All Them Witches – Dying Surfer Meets His Maker
(New West Records, 2015)
Dying Surfer Meets His Maker è una rosa desertica nel panorama sonoro che prende il nome proprio da queste distese di sabbia: desert rock, stoner e blues sono infatti alcuni dei capisaldi su cui poggia il sound degli All Them Witches. Il titolo dell’album si rifà a un rovinoso incidente in cui è incappato il chitarrista Ben McLeod: forse per scongiurare ogni malaugurata vicinanza alle profondità marine, Dying Surfer Meets His Maker è stato registrato in una sperduta cabina tra i monti del Tennessee. La resa finale del disco, in ogni caso, è tutt’altro che malaugurata: gli All Them Witches ci assicurano 45 minuti di un viaggio mentale fra episodi più ruvidi e sostenuti come “Dirt Preachers” e momenti ipnotici in un senso quasi meditativo (“This Is Where It Falls Apart”, “Talisman”). Perfetto per vagare in deserti onirici senza meta, come Homer alla ricerca del suo animale totem in un noto episodio dei Simpsons.
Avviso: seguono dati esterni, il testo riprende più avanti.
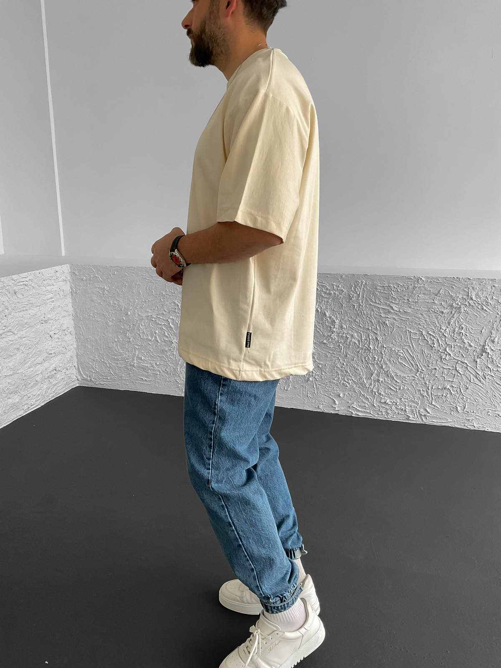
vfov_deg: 61.7
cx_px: 250
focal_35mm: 29
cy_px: 334
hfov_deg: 48.2
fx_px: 560
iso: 50
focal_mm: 3
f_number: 1.8
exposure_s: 1/120
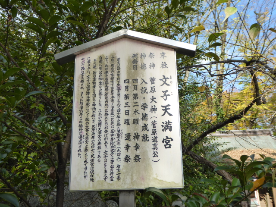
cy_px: 104
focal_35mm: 42
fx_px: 335
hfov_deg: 44.8
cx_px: 138
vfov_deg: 34.3
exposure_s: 1/250
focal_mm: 7.2
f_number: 3.8
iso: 125
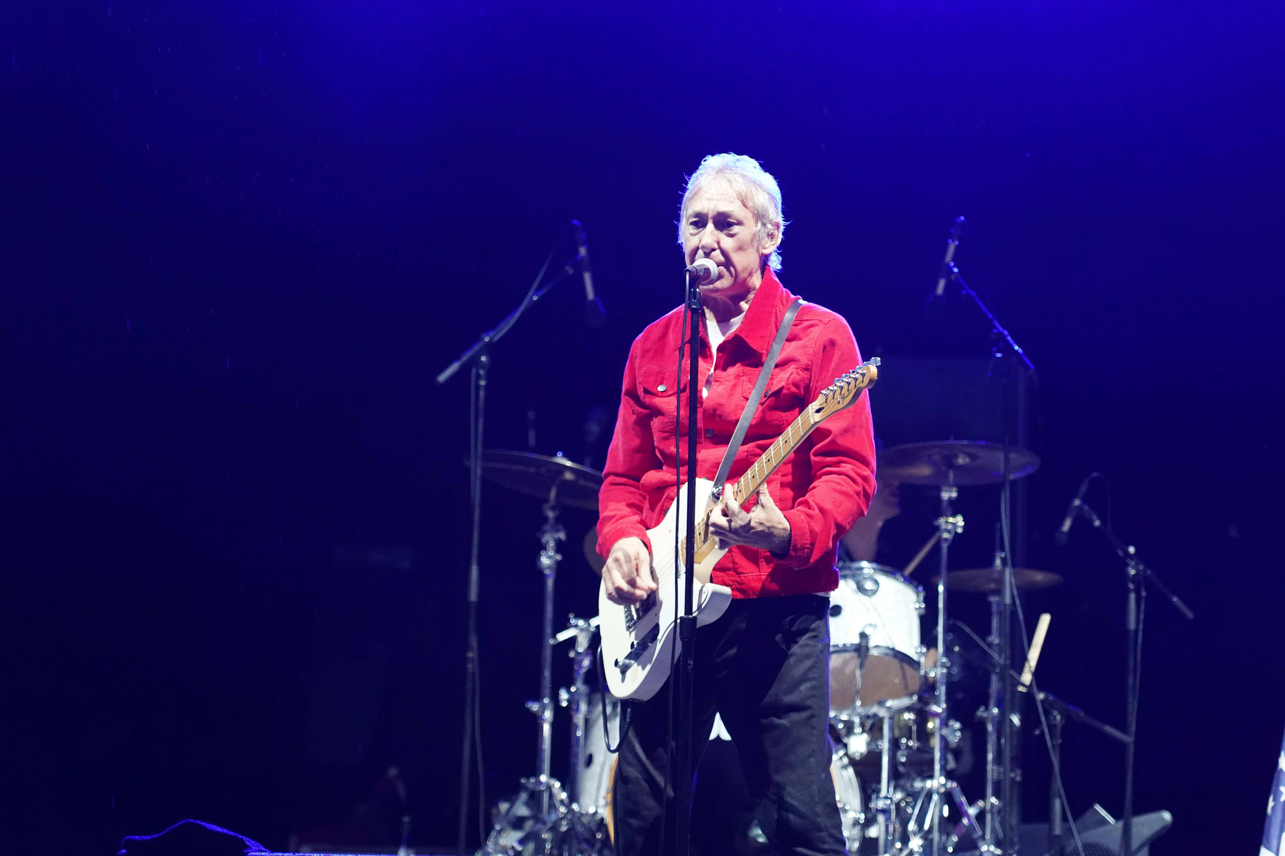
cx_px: 642
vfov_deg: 13.0
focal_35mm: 105
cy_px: 428
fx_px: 3748
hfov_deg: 19.5
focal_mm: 105
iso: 6400
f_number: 4
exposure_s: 1/160
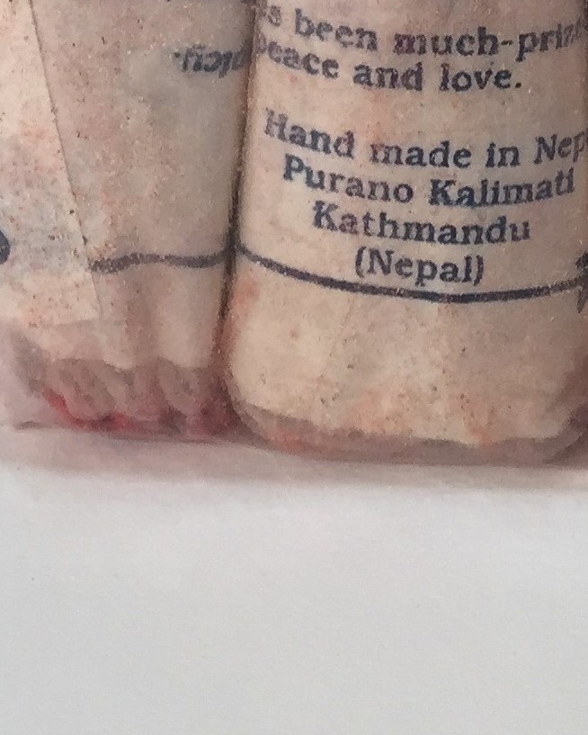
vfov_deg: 16.0
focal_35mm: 102
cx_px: 388
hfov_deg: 15.1
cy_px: -585
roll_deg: +1.0
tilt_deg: -12.8
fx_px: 2218
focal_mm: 4.15
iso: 50
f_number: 2.2
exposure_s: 1/100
Bohren & Der Club Of Gore – Sunset Mission
(Wonder Records, 2000)
Uno degli aspetti che mi suscitano maggiormente i brividi quando cerco approfondimenti su quanto sto scrivendo è la quantità di informazioni del tutto inaspettate in cui si incappa ogni volta: per esempio, ignoravo completamente che Mülheim, città di origine dei Bohren & Der Club Of Gore, avesse una squadra di football americano battezzata Mülheim Shamrocks. Questioni sportive a parte, Sunset Mission è il disco che ha segnato la svolta della formazione tedesca originaria della Ruhr verso sonorità dark jazz dal sapore tutto noir, catapultandoci idealmente in fumose metropoli dove ogni cosa sembra avvolta da una cortina di vapore e mistero. Mi piacerebbe menzionare qualche brano particolarmente rappresentativo dell’album, ma la verità è che la sua densità evocativa permane dall’inizio alla fine, creando un contrasto con la realtà caotica del quotidiano, nitido come i grattacieli scuri sulla copertina del disco, che si stagliano contro il tramonto. Un ascolto imprescindibile per gli estimatori del genere, o per chi voglia evadere dal logorio della vita moderna senza dover ricorrere per forza a un noto amaro al carciofo.
Huszar – Providencia
(Morrowless Music, 2017)
Huszar (dalla mente di Marcos Agüero, prolifico polistrumentista argentino) è un progetto che ho scoperto fin troppo di recente e in maniera del tutto casuale; come accade spesso quando si fanno questi ritrovamenti fortuiti, si è rivelato un piacevolissimo ascolto. Providencia (recentemente ri-masterizzato dalla Morrowless Music, con una cover diversa da quella originaria) è un album dalla durata di un’ora abbondante, all’interno del quale generi come il black e il post-metal, la synthwave e l’ambient sono coinvolti in un costante dialogo e in un intrecciarsi continuo di suggestioni sonore, creando una dimensione che sembra porsi come un iperspazio esterno, ma che in realtà dà voce alla malinconia interiore in cui, da brava estimatrice della musica strappalacrime, sguazzo sempre con relativa gioia. Tuttavia, Providencia non è solo un disco per anime tristi: è un altro buon pretesto per darsi alla fuga sonora dalla realtà quotidiana.